__Exercise goal__
From the entries below, reproduce exactly the line containing "las claves. Hoy escuchamos en los medios de", the line containing "25.06.26, 16:24", and every line in between, with nothing added.

◇ ◇ ◇ ◇ ◇ ◇ ◇

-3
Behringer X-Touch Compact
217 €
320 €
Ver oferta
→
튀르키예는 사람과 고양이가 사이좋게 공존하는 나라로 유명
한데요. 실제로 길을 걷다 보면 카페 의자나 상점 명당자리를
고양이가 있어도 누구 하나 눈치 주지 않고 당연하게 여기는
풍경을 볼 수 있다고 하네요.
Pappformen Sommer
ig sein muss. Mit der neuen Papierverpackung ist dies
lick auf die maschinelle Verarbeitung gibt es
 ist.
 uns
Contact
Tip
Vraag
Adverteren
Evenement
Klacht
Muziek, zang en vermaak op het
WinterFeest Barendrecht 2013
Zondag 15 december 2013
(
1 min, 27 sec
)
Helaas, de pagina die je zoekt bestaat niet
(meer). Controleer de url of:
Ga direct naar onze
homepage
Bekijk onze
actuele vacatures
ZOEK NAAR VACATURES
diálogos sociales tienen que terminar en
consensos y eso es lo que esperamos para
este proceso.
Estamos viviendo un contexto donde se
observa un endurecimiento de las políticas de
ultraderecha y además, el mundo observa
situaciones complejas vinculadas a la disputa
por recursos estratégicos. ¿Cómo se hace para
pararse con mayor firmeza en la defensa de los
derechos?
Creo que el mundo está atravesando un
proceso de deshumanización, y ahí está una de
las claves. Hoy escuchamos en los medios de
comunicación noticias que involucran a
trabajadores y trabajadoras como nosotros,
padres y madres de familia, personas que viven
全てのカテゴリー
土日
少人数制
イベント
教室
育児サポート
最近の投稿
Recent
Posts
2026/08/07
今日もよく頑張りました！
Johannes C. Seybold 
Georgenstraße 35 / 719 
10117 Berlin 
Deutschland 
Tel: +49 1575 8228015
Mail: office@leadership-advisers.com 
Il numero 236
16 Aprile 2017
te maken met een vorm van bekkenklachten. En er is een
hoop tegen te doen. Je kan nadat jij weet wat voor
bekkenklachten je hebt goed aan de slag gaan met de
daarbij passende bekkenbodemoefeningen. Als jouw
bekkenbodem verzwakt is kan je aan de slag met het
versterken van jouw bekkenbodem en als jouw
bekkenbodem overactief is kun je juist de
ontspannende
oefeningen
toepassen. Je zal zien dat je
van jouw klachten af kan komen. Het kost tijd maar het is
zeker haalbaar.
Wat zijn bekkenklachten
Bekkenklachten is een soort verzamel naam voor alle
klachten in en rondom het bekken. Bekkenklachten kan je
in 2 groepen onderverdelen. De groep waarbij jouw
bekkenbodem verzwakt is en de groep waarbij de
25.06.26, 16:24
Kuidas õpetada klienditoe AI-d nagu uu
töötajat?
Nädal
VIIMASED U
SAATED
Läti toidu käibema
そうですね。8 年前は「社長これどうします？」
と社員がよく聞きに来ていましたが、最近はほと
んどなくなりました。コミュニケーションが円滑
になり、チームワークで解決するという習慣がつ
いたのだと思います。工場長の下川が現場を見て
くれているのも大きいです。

◇ ◇ ◇ ◇ ◇ ◇ ◇

__Answer to this task__
las claves. Hoy escuchamos en los medios de
comunicación noticias que involucran a
trabajadores y trabajadoras como nosotros,
padres y madres de familia, personas que viven
全てのカテゴリー
土日
少人数制
イベント
教室
育児サポート
最近の投稿
Recent
Posts
2026/08/07
今日もよく頑張りました！
Johannes C. Seybold 
Georgenstraße 35 / 719 
10117 Berlin 
Deutschland 
Tel: +49 1575 8228015
Mail: office@leadership-advisers.com 
Il numero 236
16 Aprile 2017
te maken met een vorm van bekkenklachten. En er is een
hoop tegen te doen. Je kan nadat jij weet wat voor
bekkenklachten je hebt goed aan de slag gaan met de
daarbij passende bekkenbodemoefeningen. Als jouw
bekkenbodem verzwakt is kan je aan de slag met het
versterken van jouw bekkenbodem en als jouw
bekkenbodem overactief is kun je juist de
ontspannende
oefeningen
toepassen. Je zal zien dat je
van jouw klachten af kan komen. Het kost tijd maar het is
zeker haalbaar.
Wat zijn bekkenklachten
Bekkenklachten is een soort verzamel naam voor alle
klachten in en rondom het bekken. Bekkenklachten kan je
in 2 groepen onderverdelen. De groep waarbij jouw
bekkenbodem verzwakt is en de groep waarbij de
25.06.26, 16:24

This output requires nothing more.